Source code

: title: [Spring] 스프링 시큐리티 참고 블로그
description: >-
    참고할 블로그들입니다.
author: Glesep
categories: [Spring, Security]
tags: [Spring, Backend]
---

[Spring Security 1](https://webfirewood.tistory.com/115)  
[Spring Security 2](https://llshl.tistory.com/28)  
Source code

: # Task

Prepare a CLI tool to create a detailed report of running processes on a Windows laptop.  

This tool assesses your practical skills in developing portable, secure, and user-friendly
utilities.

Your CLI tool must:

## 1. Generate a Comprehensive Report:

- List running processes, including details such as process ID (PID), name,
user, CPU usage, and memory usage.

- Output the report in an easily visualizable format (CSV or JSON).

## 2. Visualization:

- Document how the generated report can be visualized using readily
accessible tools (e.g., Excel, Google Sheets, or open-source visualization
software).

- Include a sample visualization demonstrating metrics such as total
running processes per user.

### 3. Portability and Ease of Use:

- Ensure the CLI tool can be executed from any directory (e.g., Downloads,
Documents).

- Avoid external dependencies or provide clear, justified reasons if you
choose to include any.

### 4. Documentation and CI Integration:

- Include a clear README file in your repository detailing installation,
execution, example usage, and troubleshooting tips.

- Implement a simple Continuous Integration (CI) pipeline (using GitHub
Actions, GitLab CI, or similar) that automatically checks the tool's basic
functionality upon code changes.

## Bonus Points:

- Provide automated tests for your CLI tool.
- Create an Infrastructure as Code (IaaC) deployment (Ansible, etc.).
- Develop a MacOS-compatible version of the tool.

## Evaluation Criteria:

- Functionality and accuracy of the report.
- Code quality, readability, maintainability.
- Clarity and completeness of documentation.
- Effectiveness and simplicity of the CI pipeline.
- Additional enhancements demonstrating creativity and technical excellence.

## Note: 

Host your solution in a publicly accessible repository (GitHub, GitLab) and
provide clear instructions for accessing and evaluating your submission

◆ Task details: Filter the records above for "Spring" and copy every matching line.

◆ Response box:
: title: [Spring] 스프링 시큐리티 참고 블로그
categories: [Spring, Security]
tags: [Spring, Backend]
[Spring Security 1](https://webfirewood.tistory.com/115)  
[Spring Security 2](https://llshl.tistory.com/28)  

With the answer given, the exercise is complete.